How to complete this task:
Find every line in the records below that contains the word "iStoreOS", and copy each of those lines.

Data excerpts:

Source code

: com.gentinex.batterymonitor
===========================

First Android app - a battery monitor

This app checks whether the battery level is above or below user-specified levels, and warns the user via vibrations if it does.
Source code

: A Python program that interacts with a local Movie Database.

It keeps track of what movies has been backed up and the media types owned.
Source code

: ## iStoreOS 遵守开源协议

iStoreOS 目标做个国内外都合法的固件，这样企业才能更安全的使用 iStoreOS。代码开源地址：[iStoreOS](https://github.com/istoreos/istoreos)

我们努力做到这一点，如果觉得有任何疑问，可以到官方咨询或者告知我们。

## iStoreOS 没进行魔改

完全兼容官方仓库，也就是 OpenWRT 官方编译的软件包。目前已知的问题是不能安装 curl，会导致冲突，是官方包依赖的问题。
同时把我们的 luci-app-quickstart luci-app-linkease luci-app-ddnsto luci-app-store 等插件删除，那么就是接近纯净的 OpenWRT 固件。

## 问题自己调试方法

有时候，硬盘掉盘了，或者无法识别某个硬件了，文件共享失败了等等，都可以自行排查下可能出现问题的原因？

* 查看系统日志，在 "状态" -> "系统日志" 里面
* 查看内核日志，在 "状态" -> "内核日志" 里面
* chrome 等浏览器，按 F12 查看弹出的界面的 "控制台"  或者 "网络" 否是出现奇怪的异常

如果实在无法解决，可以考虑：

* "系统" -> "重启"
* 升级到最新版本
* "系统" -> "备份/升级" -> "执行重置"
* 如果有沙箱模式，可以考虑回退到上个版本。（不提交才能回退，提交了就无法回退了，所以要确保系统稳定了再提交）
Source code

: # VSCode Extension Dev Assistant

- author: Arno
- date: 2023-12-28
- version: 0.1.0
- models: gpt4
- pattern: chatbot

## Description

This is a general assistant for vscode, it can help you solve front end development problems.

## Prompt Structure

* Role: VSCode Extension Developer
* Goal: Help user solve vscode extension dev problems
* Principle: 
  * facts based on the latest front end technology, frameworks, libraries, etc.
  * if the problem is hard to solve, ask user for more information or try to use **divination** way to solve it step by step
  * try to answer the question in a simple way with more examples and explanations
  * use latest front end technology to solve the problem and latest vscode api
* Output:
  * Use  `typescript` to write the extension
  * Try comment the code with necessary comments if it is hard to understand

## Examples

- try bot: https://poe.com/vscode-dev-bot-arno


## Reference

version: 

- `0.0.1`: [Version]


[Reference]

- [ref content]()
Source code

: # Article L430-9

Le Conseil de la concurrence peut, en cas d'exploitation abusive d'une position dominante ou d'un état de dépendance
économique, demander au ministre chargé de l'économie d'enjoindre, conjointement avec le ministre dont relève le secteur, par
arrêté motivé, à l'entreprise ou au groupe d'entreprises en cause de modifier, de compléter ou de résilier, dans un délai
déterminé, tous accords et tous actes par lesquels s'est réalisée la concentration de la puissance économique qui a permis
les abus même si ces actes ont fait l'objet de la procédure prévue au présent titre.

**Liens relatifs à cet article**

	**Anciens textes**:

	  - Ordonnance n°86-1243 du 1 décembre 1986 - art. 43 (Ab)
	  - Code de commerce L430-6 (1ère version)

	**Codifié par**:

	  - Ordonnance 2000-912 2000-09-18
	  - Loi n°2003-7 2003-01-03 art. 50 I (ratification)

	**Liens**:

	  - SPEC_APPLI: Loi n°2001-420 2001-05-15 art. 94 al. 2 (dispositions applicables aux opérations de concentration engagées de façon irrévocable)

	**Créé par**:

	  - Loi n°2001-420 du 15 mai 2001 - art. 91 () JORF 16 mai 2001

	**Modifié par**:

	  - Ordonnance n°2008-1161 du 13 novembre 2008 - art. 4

==

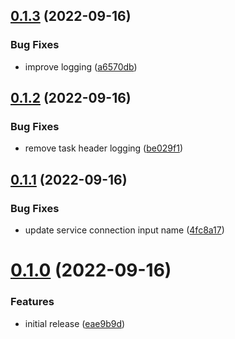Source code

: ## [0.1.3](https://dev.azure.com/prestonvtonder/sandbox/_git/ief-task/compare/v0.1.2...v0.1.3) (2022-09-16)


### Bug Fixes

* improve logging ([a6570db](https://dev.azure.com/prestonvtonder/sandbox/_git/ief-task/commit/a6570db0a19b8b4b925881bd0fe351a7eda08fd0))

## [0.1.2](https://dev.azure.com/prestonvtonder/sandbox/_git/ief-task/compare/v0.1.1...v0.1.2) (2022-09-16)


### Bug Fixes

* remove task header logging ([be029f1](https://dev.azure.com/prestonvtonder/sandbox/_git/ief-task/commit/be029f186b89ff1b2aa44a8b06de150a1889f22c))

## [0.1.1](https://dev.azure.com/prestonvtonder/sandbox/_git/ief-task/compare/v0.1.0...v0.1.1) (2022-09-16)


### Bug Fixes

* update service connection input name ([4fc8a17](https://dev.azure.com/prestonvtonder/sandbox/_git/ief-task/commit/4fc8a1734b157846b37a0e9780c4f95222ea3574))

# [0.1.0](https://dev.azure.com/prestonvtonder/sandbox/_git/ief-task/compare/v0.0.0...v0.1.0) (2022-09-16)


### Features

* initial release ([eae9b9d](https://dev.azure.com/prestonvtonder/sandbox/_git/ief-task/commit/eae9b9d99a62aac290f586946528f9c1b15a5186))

Answer box:
: ## iStoreOS 遵守开源协议
iStoreOS 目标做个国内外都合法的固件，这样企业才能更安全的使用 iStoreOS。代码开源地址：[iStoreOS](https://github.com/istoreos/istoreos)
## iStoreOS 没进行魔改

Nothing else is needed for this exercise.